Alex Digesu reviewed the several PROMs currently available for assessment of POP and its impact on QoL [32•]. The use of PROMs is essential in management of POP as the severity of prolapse does not always correlate with symptomology or the degree of impact on QoL [33]. The clinician must decide on the appropriate PROM based on their patient’s presentation and goals for seeking care. For example, a patient with additional bowel and bladder symptoms might benefit from a global questionnaire like the pelvic floor distress inventory (PFDI), the pelvic floor impact questionnaire (PFIQ), or pelvic organ prolapse/urinary incontinence and sexual function questionnaire (PISQ) which assess the impact of all pelvic floor disorders rather than a symptoms-specific questionnaire like prolapse questionnaire (P-QoL).

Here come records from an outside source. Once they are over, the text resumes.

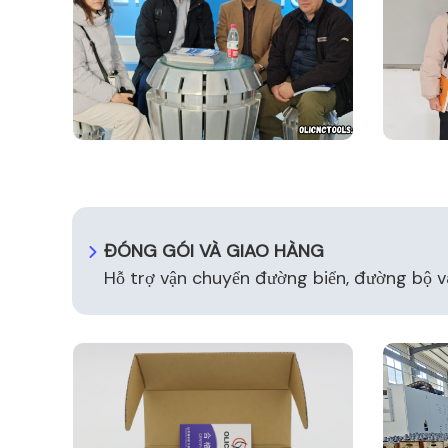
ĐÓNG GÓI VÀ GIAO HÀNG
Hỗ trợ vận chuyển đường biển, đường bộ 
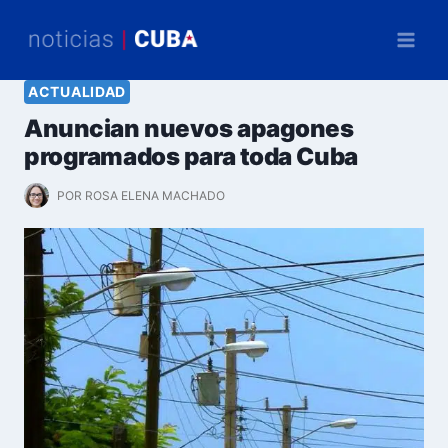
Saltar
al
contenido
ACTUALIDAD
Anuncian nuevos apagones
programados para toda Cuba
POR
ROSA ELENA MACHADO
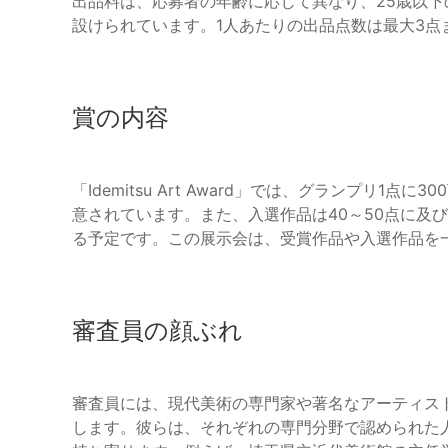
出品料は、応募者の年齢に応じて異なり、25歳以
設けられています。1人あたりの出品点数は最大3点
賞の内容
「Idemitsu Art Award」では、グランプリ
意されています。また、入選作品は40～50点に及
る予定です。この展示会は、受賞作品や入選作品を
審査員の顔ぶれ
審査員には、現代美術の専門家や著名なアーティス
します。彼らは、それぞれの専門分野で認められた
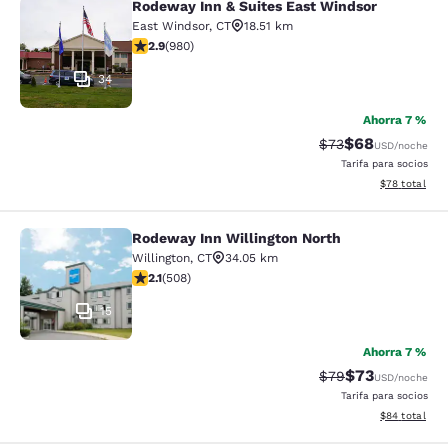
Rodeway Inn & Suites East Windsor
Rodeway Inn & Suites East Windsor
East Windsor
,
CT
18.51 km
calificación de 2.89 estrellas. Feria. 980 reseñas
2.9
(
980
)
34
Ahorra 7 %
$68
Precio tachado:
Precio con des
$73
USD
/noche
Tarifa para socios
Ver detalles d
$78
total
Rodeway Inn Willington North
Rodeway Inn Willington North
Willington
,
CT
34.05 km
calificación de 2.13 estrellas. Feria. 508 reseñas
2.1
(
508
)
15
Ahorra 7 %
$73
Precio tachado:
Precio con des
$79
USD
/noche
Tarifa para socios
Ver detalles d
$84
total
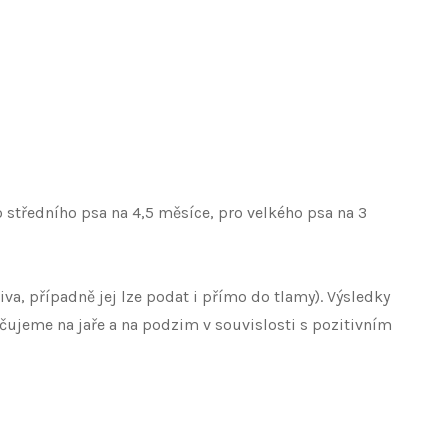
 středního psa na 4,5 měsíce, pro velkého psa na 3
, případně jej lze podat i přímo do tlamy). Výsledky
učujeme na jaře a na podzim v souvislosti s pozitivním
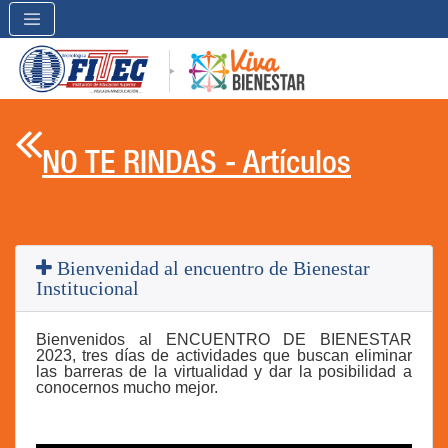

NO TE RINDAS - Artículos
Bienvenidad al encuentro de Bienestar
Institucional
Bienvenidos al ENCUENTRO DE BIENESTAR
2023, tres días de actividades que buscan eliminar
las barreras de la virtualidad y dar la posibilidad a
conocernos mucho mejor.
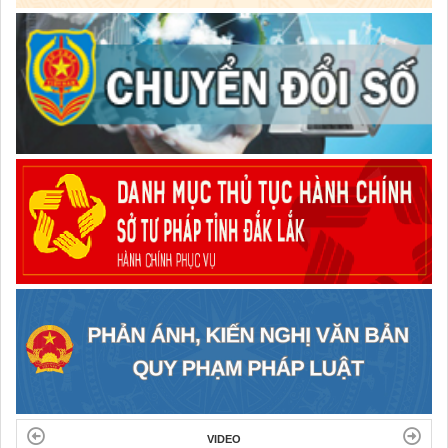
VIDEO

Balchandra and colleagues utilized the ICIQ-vaginal symptoms (ICIQ-VS) to study patient-reported outcomes following transvaginal mesh surgery for POP from 2009 to 2012 [34]. All 51 patients who complete the postoperative ICIQ-VS noted statistically significant improvement in most arms of the questionnaire. The ICIQ-VS is a 14-item instrument that evaluates the severity of POP symptoms (vaginal and sexual), measures their impact on the QoL, and evaluates treatment outcomes [35].

The use of PROMs will continue to play a larger role in research and clinical practice as the population of older women and prevalence of PFDs increase. In fact, the American Urogynecologic Society (AUGS) has initiated a large project in collaboration with industry manufacturers, the Food and Drug Administration (FDA), and other professional organizations to establish the Pelvic Floor Disorders Registry (PFDR). The aim of the volunteer registry is to collect, store, and analyze data related to POP treatment as well as provide a framework for research and quality improvement. PROs would be collected for 36 months for the PFDR protocols to determine treatment efficacy from the patient’s perspective [36, 37].

Conclusion

PROMs provide clinicians with an objective way to assess patients’ symptoms and QoL. They also provide researchers with objective research tools that are more informative and easier to analyze. For PROMs to be useful, they must provide an adequate amount of information to the clinicians or researchers without an unreasonable burden to the patient. Therefore, PROMs must be succinct while maintaining their psychometric properties (reliability, validity, and responsiveness to change).

In the realm of female PFDs, tens of PROMs exist to assess different aspects of the diseases. The decision of choosing the appropriate PROMs should depend on the patient’s symptoms and underlying pathology. The goals of care should always be reducing the symptoms and improving the QoL. As such, providers can utilize instruments to help them home in on the problem and track progress after intervention.